Do we know if GHGs count for 50, 70, 90% of the last decades warming? No. Do we know if climate sensitivity is definitely constrained to 2-4,5 K and which value is really the most convincing? No.
Precaution principle probably commits us to take policy decisions, but I don’t think policymakers are better informed in 2007 than in 2001. Just look at low and high extremes of range for 2100 projections : 1,1-2,4 K versus 2,9-6,4 K. In the first case, a not so damaging warming for which adaptation would probably be a better option. In the second case, catastrophic warming against which a drastic and urgent reduction of GHGs emissions is needed.
John Tillman says
Reply to #91:
Ray comments that Svensmark “ignores the fact that there seems to be no measurable decrease in GCR flux in the 30 years we’ve had measures of it by satellites. I’ve looked at the GOES data myself, and the modulation over solar cycle stands out clearly, but there is no long-term trend. Conversely, the solar-cycle modulation, which is a factor of 3-5 in GCR flux over 11 years does not seem to influence weather that much.”
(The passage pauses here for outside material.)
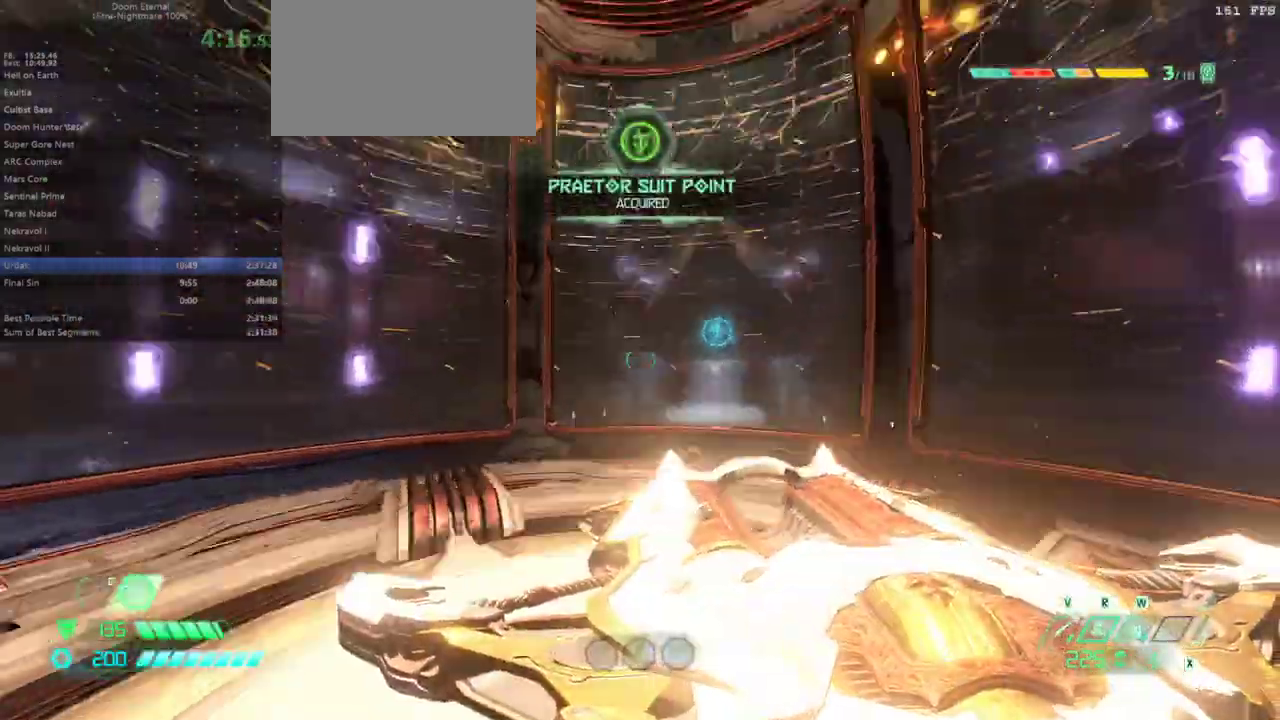
{"keys": [], "mouse": [], "events": [[133, "fw", "up"]]}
What matters is muon flux in the lower atmosphere, more than overall flux in space. We don’t have a good record of that, but what we do showed an anomalous low in the ’90s followed by a lower than average high, but as Ray points out, in the regular pattern. A downtrend could be drawn through the data points. The muon series probably isn’t long enough, with adequate geographic coverage or even reliable enough upon which to base a firm conclusion.
There does seem to be or at least arguably is a detectable or reconstructible increase in solar IMF since the mid-19th century, so it’s not unreasonable to assume some effect from this on GCR in general & muon flux in particular. We may not have the capability now & surely not in the past to measure whether such modulation actually occurred or is occurring. We may however be able to infer it from future climatic observations, in lieu of other persuasive explanations, should earth not experience the changes forecast in AGW scenarios.
“Look, if someone could come up with a forcing mechanism that could explain the trends other than anthropogenic CO2, nobody would be happier than me. However, no one has proposed a mechanism that is even plausible.”
I feel that GCR forcing via nebulosity is at least a plausible mechanism, more readily subject to testing than AGW.
“So, on the one hand, we have a mechanism that explains the trends pretty nicely and that we know is present and we have no competing hypothesis that approaches credibility. To reject a perfectly good model simply because you don’t like the implications is simply anti-scientific. If your opposition is to the policies that you think may be implemented, the place to get involved is at the policy level.”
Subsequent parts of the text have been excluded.